In a separate interview, Kilar added, "I think it would be great for Jeff to be here for the next 50 years."
At MSNBC, a succession has already taken place.
The announcement that Rashida Jones, a 39-year-old news executive who will become the first Black woman to lead a general cable news network, would take over from Griffin came as NBCUniversal is pondering how a network known for anti-Trump opinion should reconstitute itself in a Biden era.
Cesar Conde, the former Telemundo leader who is now chair of NBC's news division, has approached anchors and producers to discuss where MSNBC should go from here.
The network's audience ballooned during the Trump presidency, providing hours of talk on impeachment, the president's tax returns, Stormy Daniels, White House superspreader events and the election.

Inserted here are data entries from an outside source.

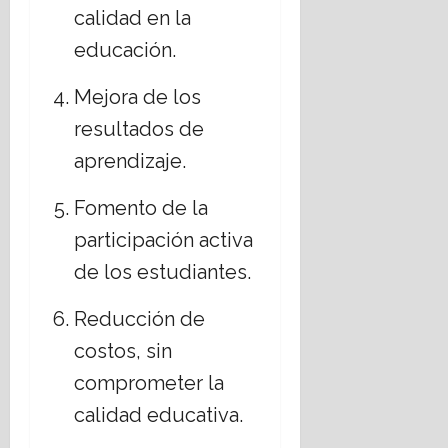
calidad en la
educación.
Mejora de los
resultados de
aprendizaje.
Fomento de la
participación activa
de los estudiantes.
Reducción de
costos, sin
comprometer la
calidad educativa.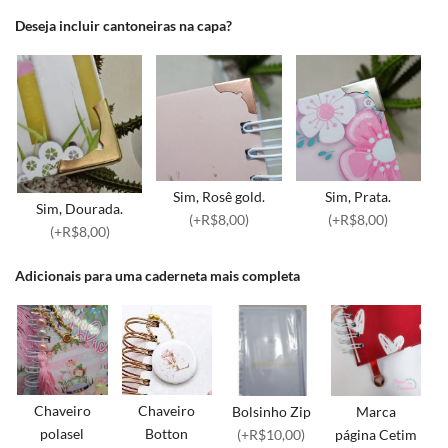
Deseja incluir cantoneiras na capa?
Sim, Rosê gold.
Sim, Prata.
Sim, Dourada.
(+R$8,00)
(+R$8,00)
(+R$8,00)
Adicionais para uma caderneta mais completa
Chaveiro
Chaveiro
Bolsinho Zip
Marca
polasel
Botton
(+R$10,00)
página Cetim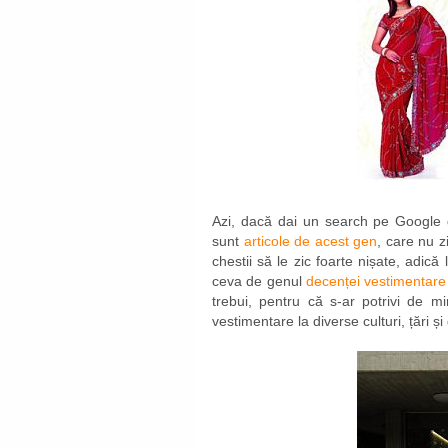
Azi, dacă dai un search pe Google d
sunt
articole de acest gen
, care nu 
chestii să le zic foarte nișate, adic
ceva de genul
decenței vestimentare 
trebui, pentru că s-ar potrivi de m
vestimentare la diverse culturi, țări și 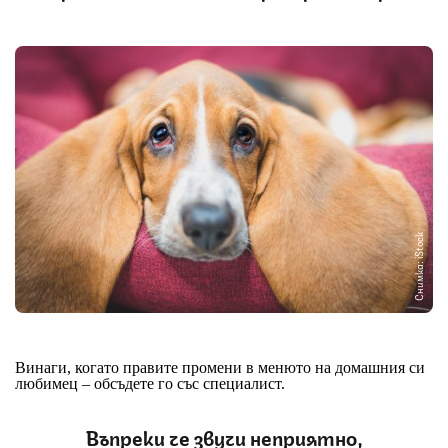
Снимка: iStock
Винаги, когато правите промени в менюто на домашния си
любимец – обсъдете го със специалист.
Въпреки че звучи неприятно,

But MSNBC viewers can be fickle. Producers watched in amazement as ratings nose-dived during "good news periods" for Trump. Viewership dropped sharply, for instance, in the days after the release of the report on Trump and Russia by the special counsel, Robert Mueller, whose conclusions came as a disappointment to many Democrats.
MSNBC viewers also tuned out after Justice Brett Kavanaugh's confirmation to the Supreme Court, and they largely skipped Trump's State of the Union address in February, which took place when he was assured of an acquittal in a Senate impeachment trial.

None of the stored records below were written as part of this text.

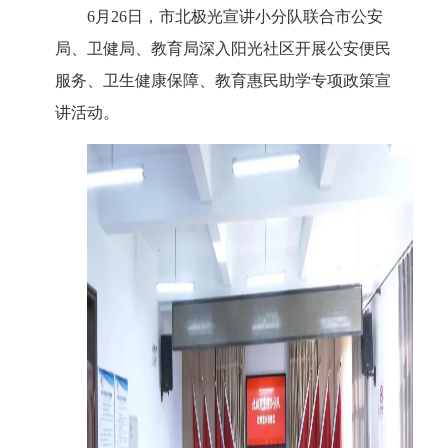
6月26日，市北极光宣讲小分队联合市公安
局、卫健局、教育局深入阳光社区开展公安便民
服务、卫生健康保障、教育惠民助学专项政策宣
讲活动。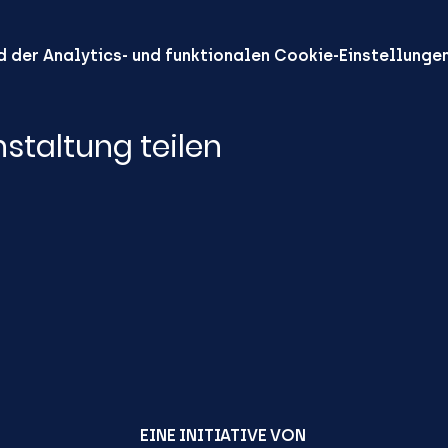
der Analytics- und funktionalen Cookie-Einstellungen
staltung teilen
EINE INITIATIVE VON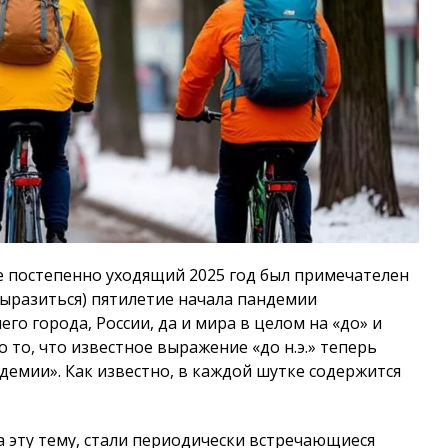
е постепенно уходящий 2025 год был примечателен
выразиться) пятилетие начала пандемии
го города, России, да и мира в целом на «до» и
о то, что известное выражение «до н.э.» теперь
демии». Как известно, в каждой шутке содержится
а эту тему, стали периодически встречающиеся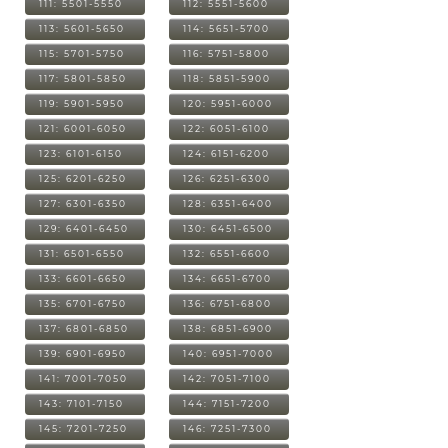
111: 5501-5550
112: 5551-5600
113: 5601-5650
114: 5651-5700
115: 5701-5750
116: 5751-5800
117: 5801-5850
118: 5851-5900
119: 5901-5950
120: 5951-6000
121: 6001-6050
122: 6051-6100
123: 6101-6150
124: 6151-6200
125: 6201-6250
126: 6251-6300
127: 6301-6350
128: 6351-6400
129: 6401-6450
130: 6451-6500
131: 6501-6550
132: 6551-6600
133: 6601-6650
134: 6651-6700
135: 6701-6750
136: 6751-6800
137: 6801-6850
138: 6851-6900
139: 6901-6950
140: 6951-7000
141: 7001-7050
142: 7051-7100
143: 7101-7150
144: 7151-7200
145: 7201-7250
146: 7251-7300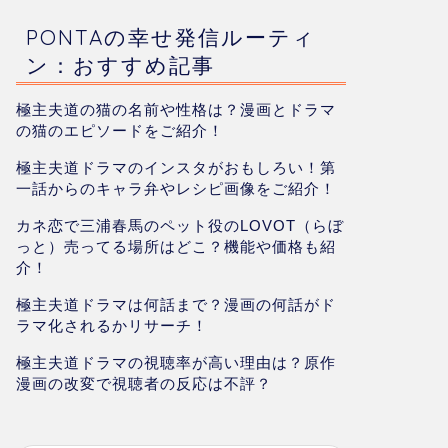
PONTAの幸せ発信ルーティ
ン：おすすめ記事
極主夫道の猫の名前や性格は？漫画とドラマ
の猫のエピソードをご紹介！
極主夫道ドラマのインスタがおもしろい！第
一話からのキャラ弁やレシピ画像をご紹介！
カネ恋で三浦春馬のペット役のLOVOT（らぼ
っと）売ってる場所はどこ？機能や価格も紹
介！
極主夫道ドラマは何話まで？漫画の何話がド
ラマ化されるかリサーチ！
極主夫道ドラマの視聴率が高い理由は？原作
漫画の改変で視聴者の反応は不評？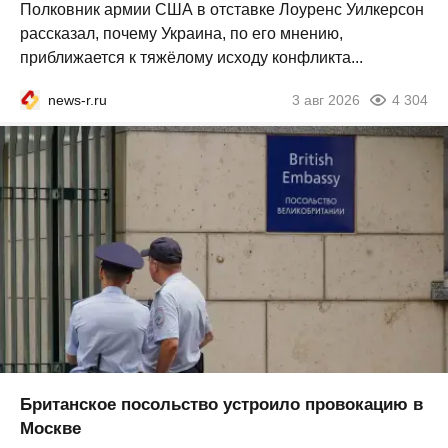
Полковник армии США в отставке Лоуренс Уилкерсон
рассказал, почему Украина, по его мнению,
приближается к тяжёлому исходу конфликта...
news-r.ru
3 авг 2026
4 304
Британское посольство устроило провокацию в
Москве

With Trump so central to MSNBC's ratings surge, some producers see a slide coming. Others at the network say that Trumpism — with its attendant partisanship and politicisation of society — will persist, keeping viewers locked in even after Trump is no longer in the White House. For now, Conde is focused on finding ways to introduce MSNBC viewers to news programming on NBCUniversal's streaming service, Peacock, and network-branded podcasts.
Griffin, the outgoing network head, ran MSNBC's opinion shows, elevating Maddow in 2008 to full-time anchor. His replacement, Jones, hails from the reporting side of NBC News, where among other responsibilities she oversaw political events like primary debates.
Until the answers materialise, MSNBC can stick to business as usual as Trump continues to cause agita for its liberal viewers. This month, "The Rachel Maddow Show" is leading its Fox News competitor, "Hannity," in the ratings for the first time since February 2019.